Monday, March 9, 2015

Tesla Trims Staff In China On Low Sales

tesla-model-s-in-china
In January Elon Musk was blunt when he said that Chinese sales of the Tesla Model S weren’t living up to expectations, but he seemed bullish on the automaker’s ability to turn things around. Yet two months later, the Wall St. Journal reports that Tesla is cutting some 180 jobs from its Chinese staff, as the electric automaker pares down on lower-than-expected sales. I guess Musk kept his promise.
Tesla launched in China last year, and Musk had commented that if the automaker sells 5,000 cars in 2014 in the quasi-communist state, he’d consider their first year there a success. Unfortunately, Tesla sold less than half that number, and 2015 sales are off to a similarly slow start, though that can be blamed (at least in part) on Tesla’s slow logistics. Just ten Teslas were imported to China in January, though that’s hardly indicative of monthly sales, which are usually between 400 and 500 units.
Despite promising free home charging stations for Model S buyers, and pledging to install a more comprehensive charging network, Tesla is still fighting perceptions that charging an electric car is too difficult in many parts of China right now. It also doesn’t help that Tesla was left out of the first round of EV incentives China showered on local automakers, though I doubt it would have made much of a difference to the 180 former Tesla employees. Tesla has, however, doubled its global workforce in the past year to over 10,000 employees, so while this minor layoff is a major deal for a select few, in the grand scheme of things it’s barely a blip on the employment radar.
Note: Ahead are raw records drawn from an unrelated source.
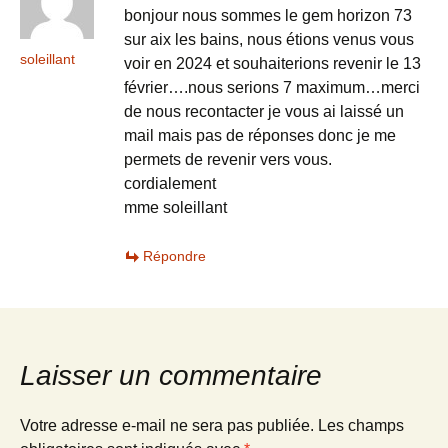
bonjour nous sommes le gem horizon 73
sur aix les bains, nous étions venus vous
soleillant
voir en 2024 et souhaiterions revenir le 13
février….nous serions 7 maximum…merci
de nous recontacter je vous ai laissé un
mail mais pas de réponses donc je me
permets de revenir vers vous.
cordialement
mme soleillant
Répondre
Laisser un commentaire
Votre adresse e-mail ne sera pas publiée.
Les champs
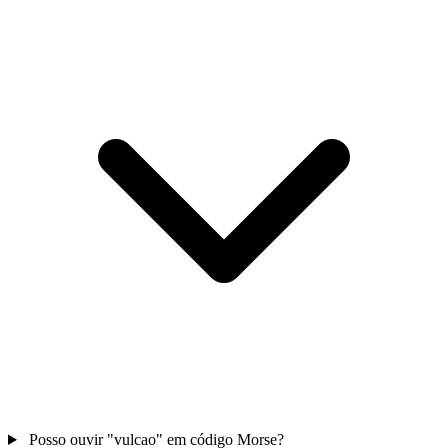
Posso ouvir "vulcao" em código Morse?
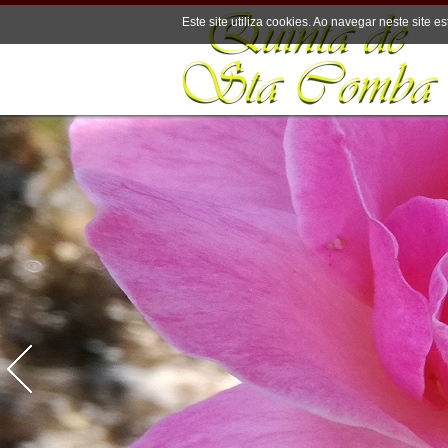
Este site utiliza cookies. Ao navegar neste site es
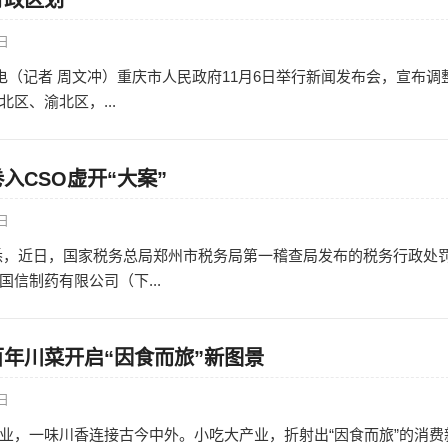
行政区划
7日
日电（记者 周文冲）重庆市人民政府11月6日举行新闻发布会，宣布调
区、渝北区，...
入CSO虚开“大案”
5日
，近日，国家税务总局郑州市税务局第一稽查局发布的税务行政处
信制药有限公司（下...
百年川菜开启“因食而旅”新图景
3日
业，一味川香连接古今中外。小吃大产业，折射出“因食而旅”的消费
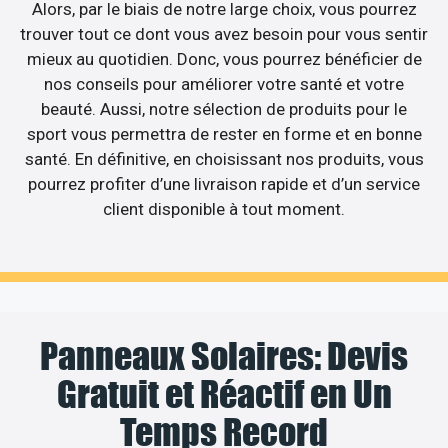
Alors, par le biais de notre large choix, vous pourrez
trouver tout ce dont vous avez besoin pour vous sentir
mieux au quotidien. Donc, vous pourrez bénéficier de
nos conseils pour améliorer votre santé et votre
beauté. Aussi, notre sélection de produits pour le
sport vous permettra de rester en forme et en bonne
santé. En définitive, en choisissant nos produits, vous
pourrez profiter d’une livraison rapide et d’un service
client disponible à tout moment.
Panneaux Solaires: Devis
Gratuit et Réactif en Un
Temps Record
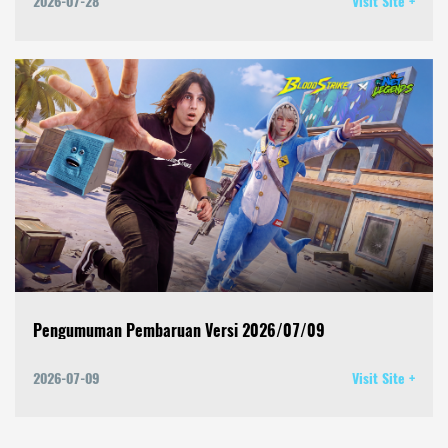
2026-07-28
Visit Site +
Pengumuman Pembaruan Versi 2026/07/09
2026-07-09
Visit Site +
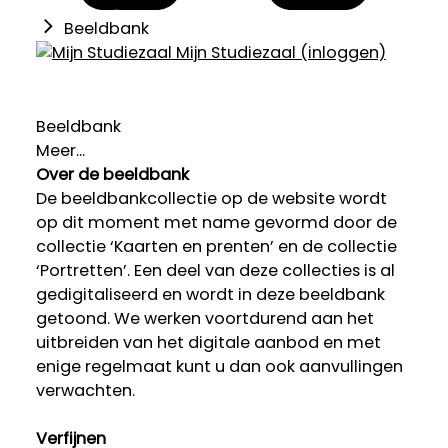
Beeldbank
Mijn Studiezaal (inloggen)
Beeldbank
Meer...
Over de beeldbank
De beeldbankcollectie op de website wordt
op dit moment met name gevormd door de
collectie ‘Kaarten en prenten’ en de collectie
‘Portretten’. Een deel van deze collecties is al
gedigitaliseerd en wordt in deze beeldbank
getoond. We werken voortdurend aan het
uitbreiden van het digitale aanbod en met
enige regelmaat kunt u dan ook aanvullingen
verwachten.
Verfijnen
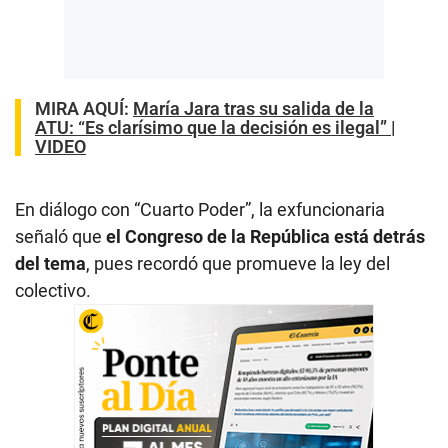
MIRA AQUÍ:
María Jara tras su salida de la
ATU: “Es clarísimo que la decisión es ilegal” |
VIDEO
En diálogo con “Cuarto Poder”, la exfuncionaria
señaló que
el Congreso de la República está detrás
del tema
, pues recordó que promueve la ley del
colectivo.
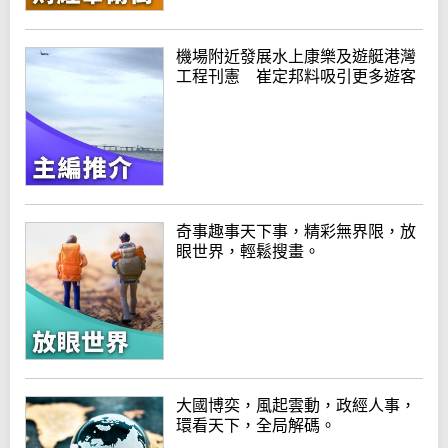
機場附近發展水上康樂及遊艇港灣
工程刊憲 崔定邦料吸引更多遊客
奇事趣事天下事，精彩無界限，放
眼世界，輕鬆搜畫。
大國博奕，風起雲動，政經人事，
環看天下，全局解碼。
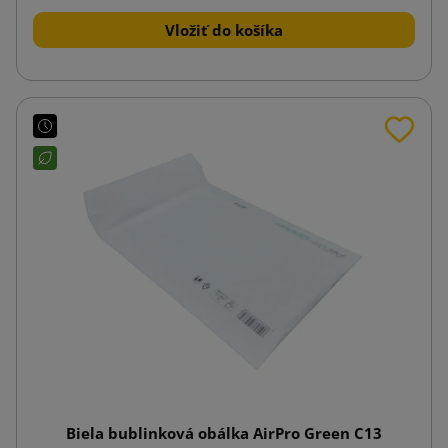
Vložiť do košíka
Biela bublinková obálka AirPro Green C13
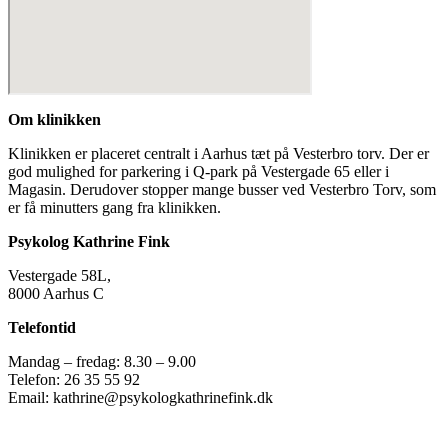
Om klinikken
Klinikken er placeret centralt i Aarhus tæt på Vesterbro torv. Der er
god mulighed for parkering i Q-park på Vestergade 65 eller i
Magasin. Derudover stopper mange busser ved Vesterbro Torv, som
er få minutters gang fra klinikken.
Psykolog Kathrine Fink
Vestergade 58L,
8000 Aarhus C
Telefontid
Mandag – fredag: 8.30 – 9.00
Telefon: 26 35 55 92
Email: kathrine@psykologkathrinefink.dk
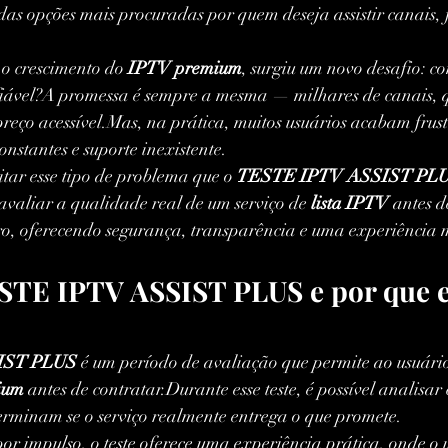
s opções mais procuradas por quem deseja assistir canais, fi
o crescimento do 
IPTV premium
, surgiu um novo desafio: c
nfiável?A promessa é sempre a mesma — milhares de canais,
preço acessível.Mas, na prática, muitos usuários acabam frus
nstantes e suporte inexistente.
tar esse tipo de problema que o 
TESTE IPTV ASSIST PL
avaliar a qualidade real de um serviço de 
lista IPTV
 antes 
o, oferecendo segurança, transparência e uma experiência 
STE IPTV ASSIST PLUS e por que el
IST PLUS
 é um período de avaliação que permite ao usuário
ium
 antes de contratar.Durante esse teste, é possível analisar c
rminam se o serviço realmente entrega o que promete.
por impulso, o teste oferece uma experiência prática, onde o 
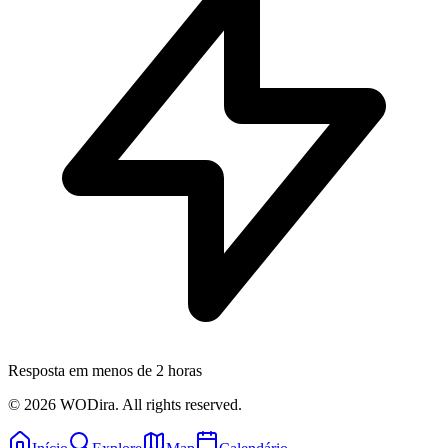
Resposta em menos de 2 horas
© 2026 WODira. All rights reserved.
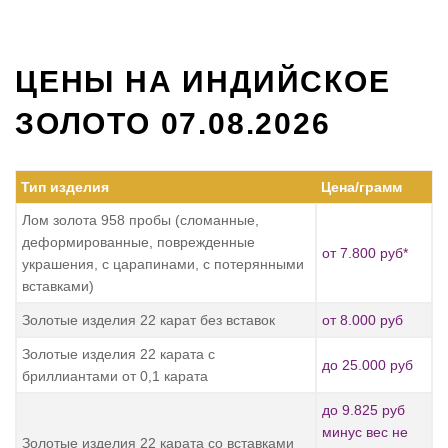
ЦЕНЫ НА ИНДИЙСКОЕ
ЗОЛОТО 07.08.2026
Тип изделия
Цена/грамм
Лом золота 958 пробы (сломанные,
деформированные, поврежденные
от 7.800 руб*
украшения, с царапинами, с потерянными
вставками)
Золотые изделия 22 карат без вставок
от 8.000 руб
Золотые изделия 22 карата с
до 25.000 руб
бриллиантами от 0,1 карата
до 9.825 руб
минус вес не
Золотые изделия 22 карата со вставками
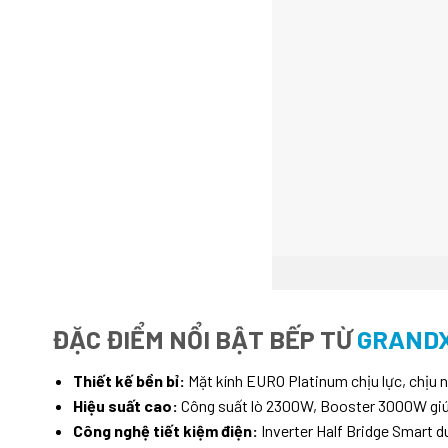
ĐẶC ĐIỂM NỔI BẬT BẾP TỪ
GRANDX
Thiết kế bền bỉ:
Mặt kính EURO Platinum chịu lực, chịu n
Hiệu suất cao:
Công suất lò 2300W, Booster 3000W giúp
Công nghệ tiết kiệm điện:
Inverter Half Bridge Smart du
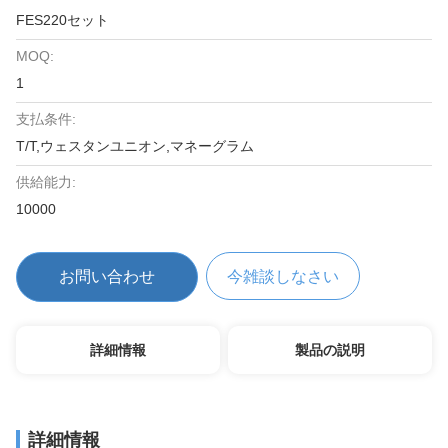
FES220セット
MOQ:
1
支払条件:
T/T,ウェスタンユニオン,マネーグラム
供給能力:
10000
お問い合わせ
今雑談しなさい
詳細情報
製品の説明
詳細情報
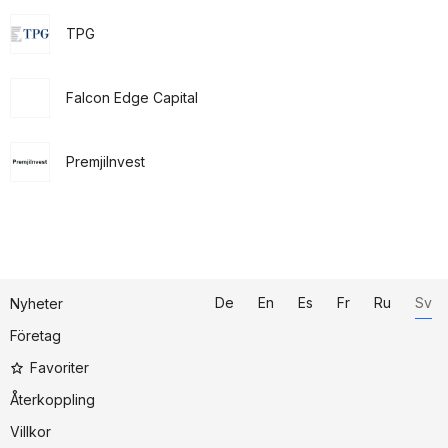
TPG
Falcon Edge Capital
PremjiInvest
De
En
Es
Fr
Ru
Sv
Nyheter
Företag
Favoriter
Återkoppling
Villkor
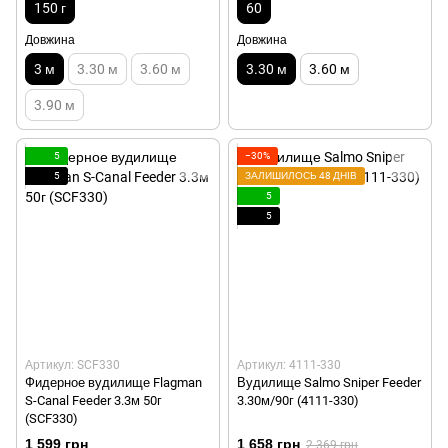
150 г
60
Довжина
Довжина
3 м
3.30 м
3.60 м
3.30 м
3.60 м
3.90 м
5
−30%
5
ЗАЛИШИЛОСЬ 48 ДНІВ
5
5
Артикул: SCF330
Артикул: 4111-330
Фидерное вудилище Flagman
Вудилище Salmo Sniper Feeder
S-Canal Feeder 3.3м 50г
3.30м/90г (4111-330)
(SCF330)
1 599 грн
1 658 грн
2 369 грн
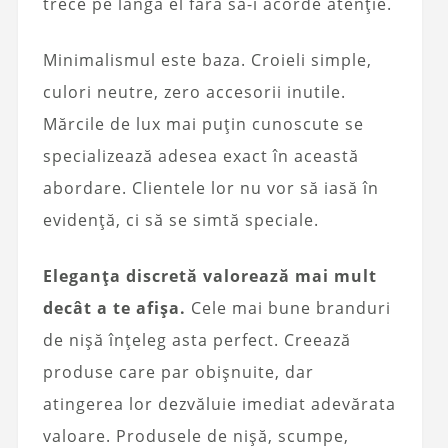
trece pe lângă el fără să-i acorde atenție.
Minimalismul este baza. Croieli simple,
culori neutre, zero accesorii inutile.
Mărcile de lux mai puțin cunoscute se
specializează adesea exact în această
abordare. Clientele lor nu vor să iasă în
evidență, ci să se simtă speciale.
Eleganța discretă valorează mai mult
decât a te afișa.
Cele mai bune branduri
de nișă înțeleg asta perfect. Creează
produse care par obișnuite, dar
atingerea lor dezvăluie imediat adevărata
valoare. Produsele de nișă, scumpe,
It wasn’t just low-level peons that have faced the axe though; Tesla has gone through two different leadership changes in China in the last year alone, making it seem like the automaker has faced issues from day one. The Tesla CEO may have to eat his words when it comes to promising a new factory in the Peoples Republic. For his part, Musk remains certain that Tesla can hit its production goals even without Chinese sales, but the bears on Wall St. are already circling the sinking TSLA stock price.